En aquel amanecer entendí que volvía a necesitar a todo el mundo, incluso al Señor, si es que existía, o a quien fuera que escuchara mi plegaria. Comencé desde el principio, como si retomara un discurso iniciado mucho tiempo atrás, justificando mi alejamiento y pidiendo perdón.
Perdóname, sé que desaparecí de repente, sin ningún motivo y, sobre todo, sin avisarte. - Me pareció oír respuestas, como si mi silencioso monólogo se convirtiera en un diálogo, como si una persona generosa y buena me entendiera, me comprendiera y, de alguna forma, me justificara-.
Sé que es de cobardes presentarse aquí sólo porque esta noche me haya pasado esto... -Levanté los ojos y miré hacia el fondo, encima del altar, al Cristo pintado. Parecía que me estuviera mirando-.
Te lo ruego, ayúdame, no sé a quién más dirigirme. En ese momento miles de personas te estarán pidiendo algo, pero por favor, ocúpate sólo de mí.
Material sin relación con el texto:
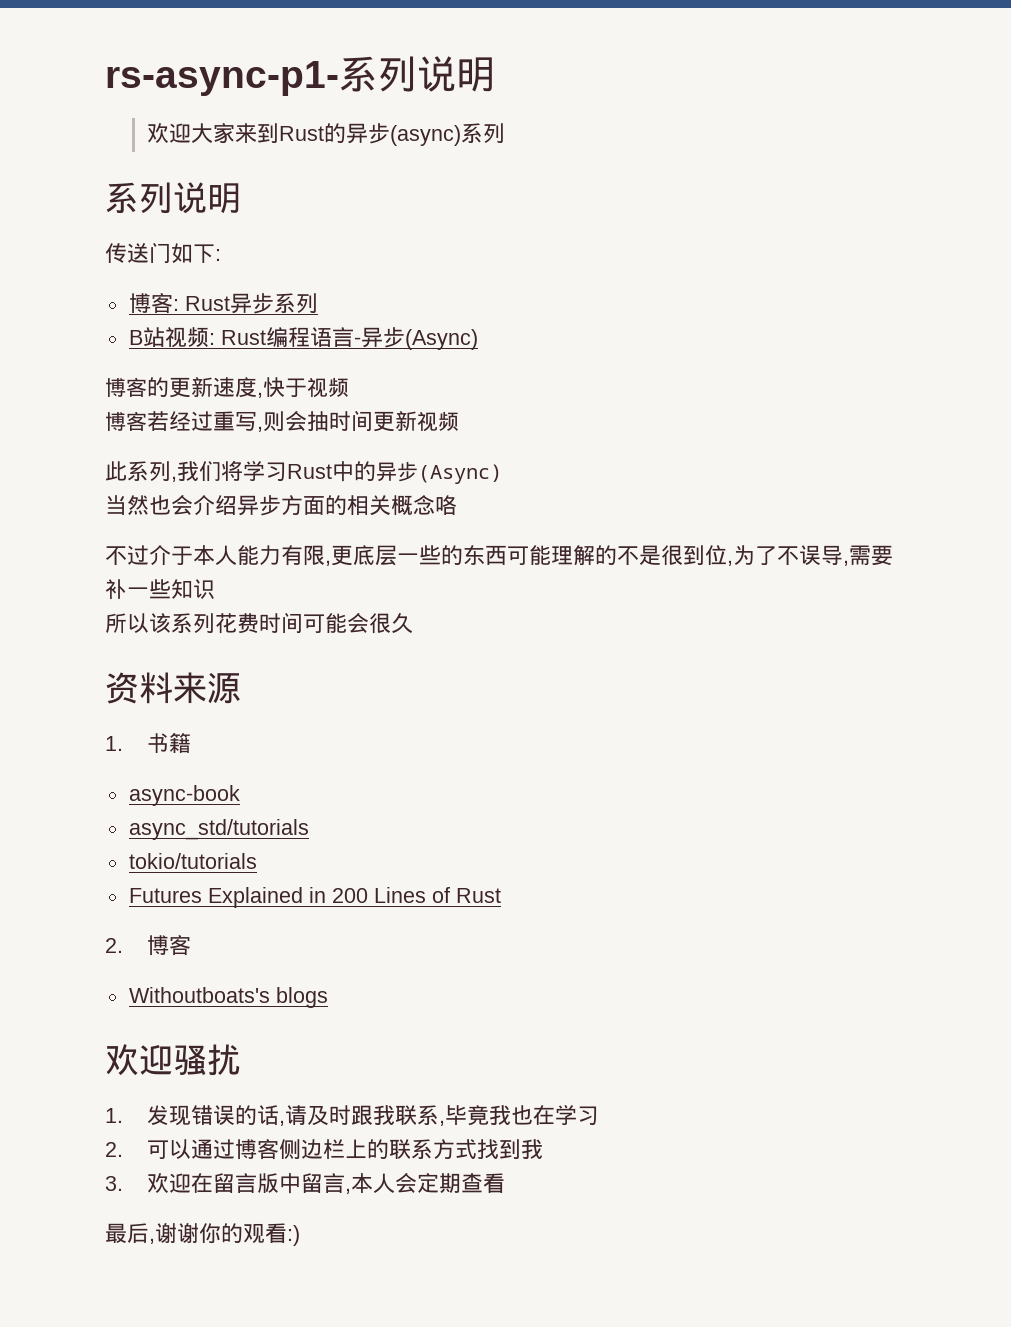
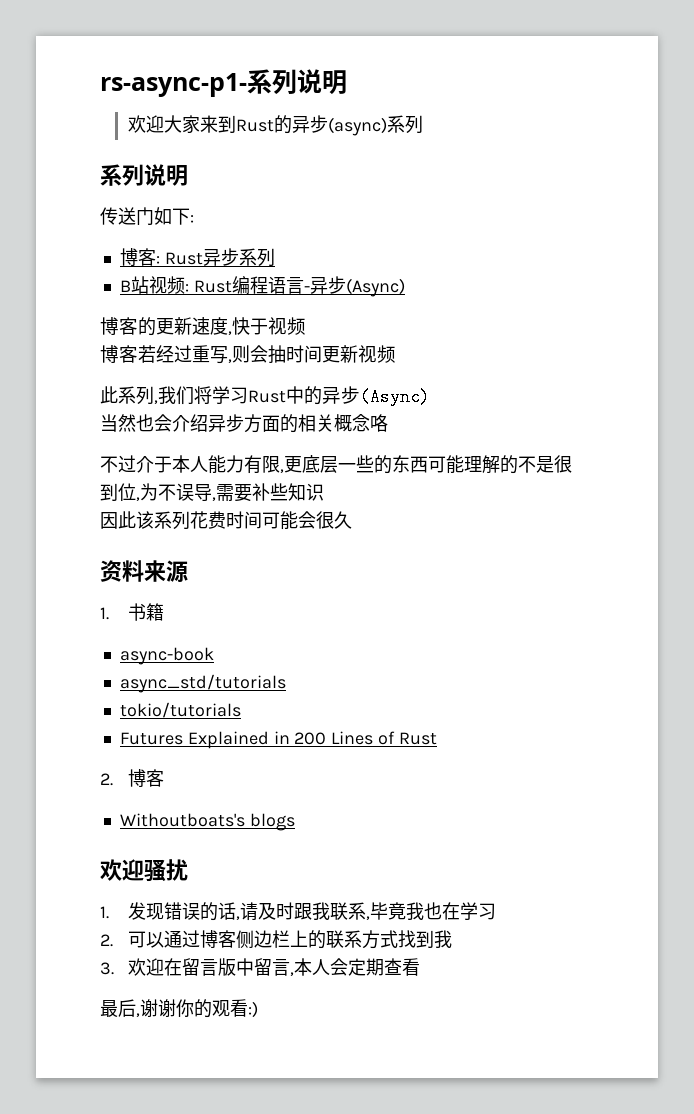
[755,546,777,566] 了 -> (158, 492) none
[127,587,149,597] 一 -> (270, 492) none
[105,613,149,633] 所以 -> [100,511,136,529] 因此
Estoy dispuesta a todo -Y de repente, empezó a sonar un a música lenta, las nota de un Avemaría. El sonido continuó, era bajo y apenas perceptible y, sin embargo, me pareció una señal incuestionable. Cerré los ojos y me entraron ganas de llorar, pero comprendí que mi oferta no podía a ser otra. Así que la formulé, apenas la murmuré en mi mente, pero con el tono firme y comprometido de quien está dispuesta a darlo todo por su causa.
No supe añadir nada más. Me parecía la renuncia más grave que podía ofrecer. Con una súbita calma, me levanté del reclinatorio. La anciana monja ya no estaba e incluso la música había cesado.